What in the eighteenth century, long before psychoanalysis, was labelled as madness might correspond in some cases to later diagnoses of hysteria, melancholia or traumatic neurosis. In the twentieth century, hysteria, a universal and cross-cultural phenomenon, was recognized as a psychological condition, and other terms for it came into use. Although the symptoms of this mental disorder depend on the cultural or social context in which they appear, there are many commonalities between them. Some of these symptoms are captured in the mental condition of the protagonist in “The Baker’s Cart.” Later studies of mental disorder can shed light on their representation in the poem.

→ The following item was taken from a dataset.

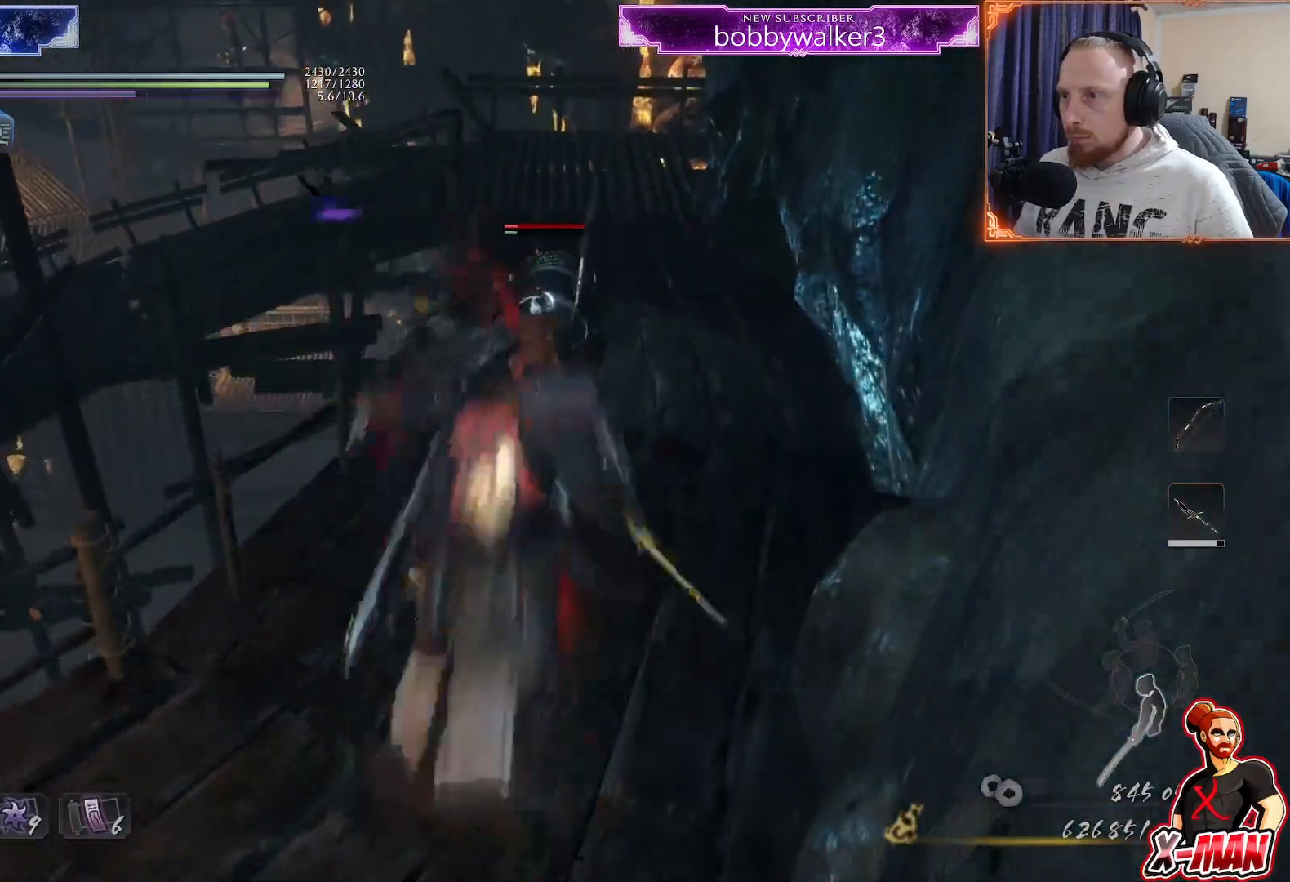
{"dt_ms": 500, "buttons": [], "left_stick": "center", "right_stick": "center", "events": [[50, "left_stick", "center"], [67, "L1", "up"], [117, "SQUARE", "down"], [217, "SQUARE", "up"]]}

The precipitating causes of traumatic neurosis are psychical traumas. Any experience which provokes “fear, helplessness, or horror” (Yehuda 108), “fright, anxiety, shame or physical pain” (Breuer and Freud 6) can cause trauma. The woman in “The Baker’s Cart” has undergone a traumatic experience which triggers mental disorder. In de Selincourt’s edition, her condition is associated with “rumination deep” (l. 54). Here the verb “ruminate” means “[t]o muse, meditate, ponder” but its literal meaning is “[t]o chew, turn over in the mouth again” (OED, “ruminate” v. 2.a, 4.b). Evoking the imagery of the consumption of food, Wordsworth shows that privation, grief and pain have the power to drain or consume the sufferer, both physically and mentally. This corresponds to Edmund Burke’s observation that “it is the nature of grief to keep its object perpetually in its eye” (84). In “The Baker’s Cart,” the word “rumination” enhances the reader’s sense of the protagonist’s strife: suffering not only gnaws but doubly consumes her; she is herself like the cud of a ruminant.

Max Byrd defines madness as “withdrawal from reality” (117). In “The Baker’s Cart,” the protagonist’s refashioning of the laws of nature can be perceived as such. Disconnection from reality caused by intense suffering resurfaces in many of Wordsworth’s poems of the period. In Salisbury Plain, for instance, crumbling beneath the weight [→ page 153] of her misfortunes, the Female Vagrant feels as if she were “transported to another world” (l. 371) characterized by alienation from humankind. In The Ruined Cottage, unable to resume her life after the departure of her husband, Margaret “develop[s] severe disorientation” (Magnuson 100). On his later visits to the cottage the Pedlar notices that her behaviour is mechanical, and that she is non-communicative.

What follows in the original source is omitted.